Rover also appears in the third-season episode "Number 7" of the animated series ReBoot. The entire episode is an homage to The Prisoner that culminates with the older version of the Enzo character meeting his younger self. At the end of this meeting, young Enzo throws a small Rover at his older self. It grows in size and envelopes the older in the same manner as in The Prisoner: with the face outline and monster-like roar.

In the 1980s video game Impossible Mission by Epyx software there are several rooms you must pass through which have a large floating ball that slowly follows you.
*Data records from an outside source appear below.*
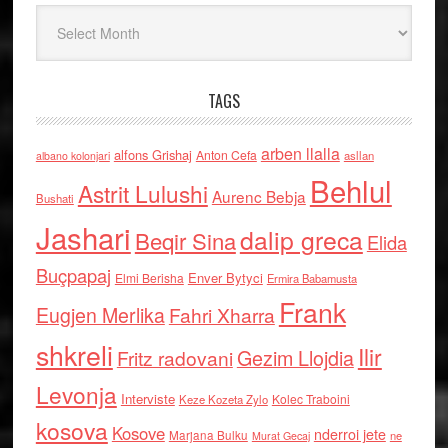
Arkiv
TAGS
arben llalla
alfons Grishaj
Anton Cefa
asllan
albano kolonjari
Behlul
Astrit Lulushi
Aurenc Bebja
Bushati
Jashari
dalip greca
Beqir Sina
Elida
Buçpapaj
Enver Bytyci
Elmi Berisha
Ermira Babamusta
Frank
Eugjen Merlika
Fahri Xharra
shkreli
Ilir
Gezim Llojdia
Fritz radovani
Levonja
Interviste
Kolec Traboini
Keze Kozeta Zylo
kosova
Kosove
nderroi jete
Marjana Bulku
ne
Murat Gecaj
This was made as a reference to Rover.

In the episode "From the Confidential Casefiles of Agent 22" of the 2017 animated series DuckTales, a bubble-like entity wearing a "jaunty hat" guards the villainess's lair. This character, referred to by the creators as the "Troub-bubble", is an homage to Rover, and is one of many references to 1960s spy fiction throughout the episode.

==In the 2009 remake==
Rover appears in the 2009 miniseries remake of The Prisoner. This version of Rover is only ever referred to by Two as "The Beast". It is much larger than the original, described as being more of a presence than a material thing. In the final episode, The Beast is revealed to be an embodiment of 6's hidden desire to stay in the Village, thus stopping any attempt at escape made by himself or others.